The council unanimously adopted a French-drafted resolution that asked Secretary-General Antonio Guterres to present a strategic review no later than October on a "phased, progressive and comprehensive exit strategy."
The move to draw down the mission known as MONUSCO followed presidential elections that ended Joseph Kabila's rule and raised prospects for stability in the vast mineral-rich country.
The 16,000-strong MONUSCO mission -- the UN's biggest and costliest with an annual budget of over $1 billion -- has been present in the DR Congo for 20 years, with a particular focus on the conflict-riven east.
The council extended MONUSCO's mandate to December 20 and kept the troop ceiling unchanged, even though Guterres had proposed cuts in a report to the council earlier this month.
Kabila had repeatedly called for the peacekeepers to leave and relations with the UN had soured by the end of his term, but his successor, Felix Tshisekedi, has offered to cooperate with the United Nations.

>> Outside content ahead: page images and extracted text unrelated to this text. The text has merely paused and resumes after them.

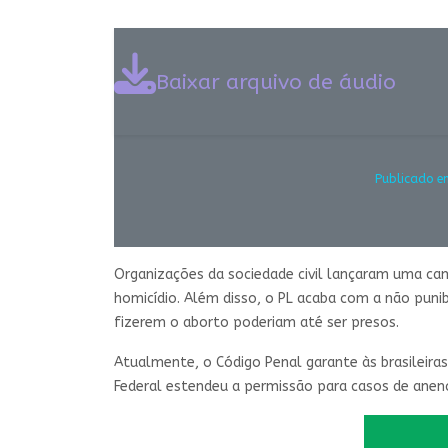
Baixar arquivo de áudio
Publicado e
Organizações da sociedade civil lançaram uma ca
homicídio. Além disso, o PL acaba com a não puni
fizerem o aborto poderiam até ser presos.
Atualmente, o Código Penal garante às brasileiras
Federal estendeu a permissão para casos de anenc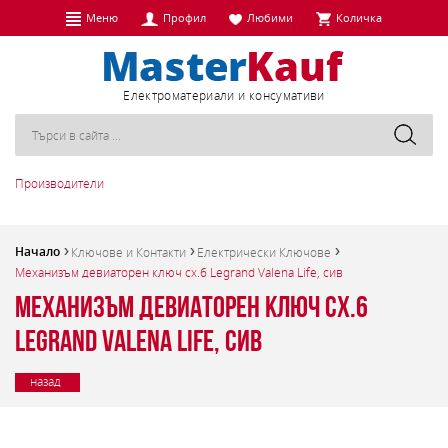
Меню
Профил
Любими
Количка
Eлектроматериали и консумативи
Производители
Начало
Ключове и Контакти
Електрически Ключове
Механизъм девиаторен ключ сх.6 Legrand Valena Life, сив
Механизъм девиаторен ключ сх.6
Legrand Valena Life, сив
назад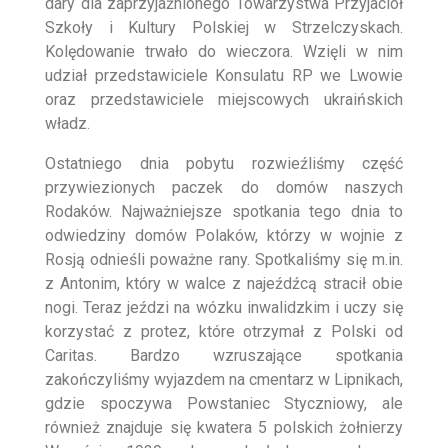
dary dla zaprzyjaźnionego Towarzystwa Przyjaciół
Szkoły i Kultury Polskiej w Strzelczyskach.
Kolędowanie trwało do wieczora. Wzięli w nim
udział przedstawiciele Konsulatu RP we Lwowie
oraz przedstawiciele miejscowych ukraińskich
władz.
Ostatniego dnia pobytu rozwieźliśmy część
przywiezionych paczek do domów naszych
Rodaków. Najważniejsze spotkania tego dnia to
odwiedziny domów Polaków, którzy w wojnie z
Rosją odnieśli poważne rany. Spotkaliśmy się m.in.
z Antonim, który w walce z najeźdźcą stracił obie
nogi. Teraz jeździ na wózku inwalidzkim i uczy się
korzystać z protez, które otrzymał z Polski od
Caritas. Bardzo wzruszające spotkania
zakończyliśmy wyjazdem na cmentarz w Lipnikach,
gdzie spoczywa Powstaniec Styczniowy, ale
również znajduje się kwatera 5 polskich żołnierzy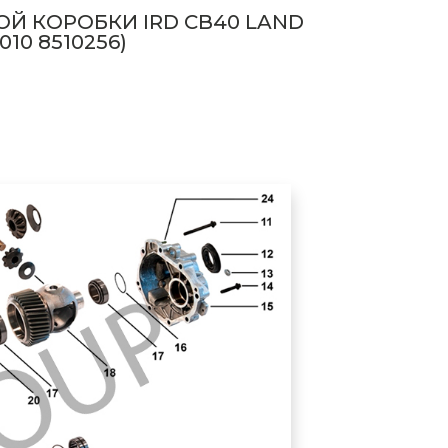
Й КОРОБКИ IRD CB40 LAND
10 8510256)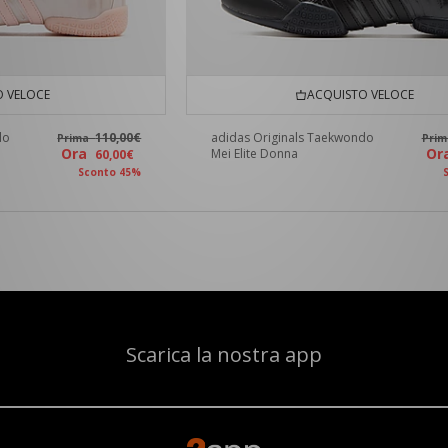
 VELOCE
ACQUISTO VELOCE
do
110,00€
adidas Originals Taekwondo
Prima
Pri
Ora
O
Mei Elite Donna
60,00€
Sconto 45%
Scarica la nostra app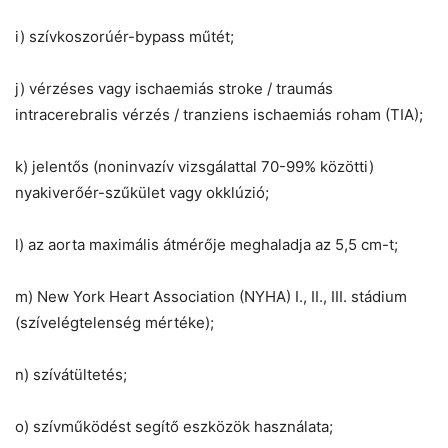
i) szívkoszorúér-bypass műtét;
j) vérzéses vagy ischaemiás stroke / traumás
intracerebralis vérzés / tranziens ischaemiás roham (TIA);
k) jelentős (noninvazív vizsgálattal 70-99% közötti)
nyakiverőér-szűkület vagy okklúzió;
l) az aorta maximális átmérője meghaladja az 5,5 cm-t;
m) New York Heart Association (NYHA) I., II., III. stádium
(szívelégtelenség mértéke);
n) szívátültetés;
o) szívműködést segítő eszközök használata;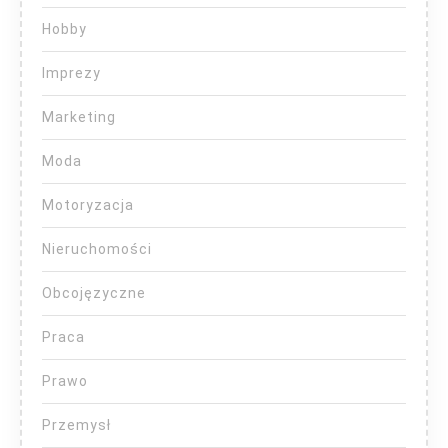
Hobby
Imprezy
Marketing
Moda
Motoryzacja
Nieruchomości
Obcojęzyczne
Praca
Prawo
Przemysł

While Tshisekedi has also called for a withdrawal plan, he has said the peacekeeping force must be "reduced and better armed and prepared" to fight the rebel and militia groups that wreak havoc in many parts of the country.
Negotiations on an exit strategy come as the United States, the number one financial contributor to UN peacekeeping, is seeking to reduce its share of the UN budget for peace operations.
US national security advisor John Bolton in December said the United States will seek to wind down long-running UN peacekeeping missions that do not bring long-term peace.
The United States in December announced that it would cap its contribution to the peacekeeping budget to 25 percent, down from the current level of 28.5 percent.
In the resolution, the council welcomed the peaceful holding of elections in the DR Congo but said it remained "deeply concerned by the persistent high levels of violence" and human rights violations.
It also expressed "grave concern" at the recent outbreak of Ebola that has killed more than 600 people, and the growing number of Congolese displaced by conflict including 2.1 million in 2018 alone.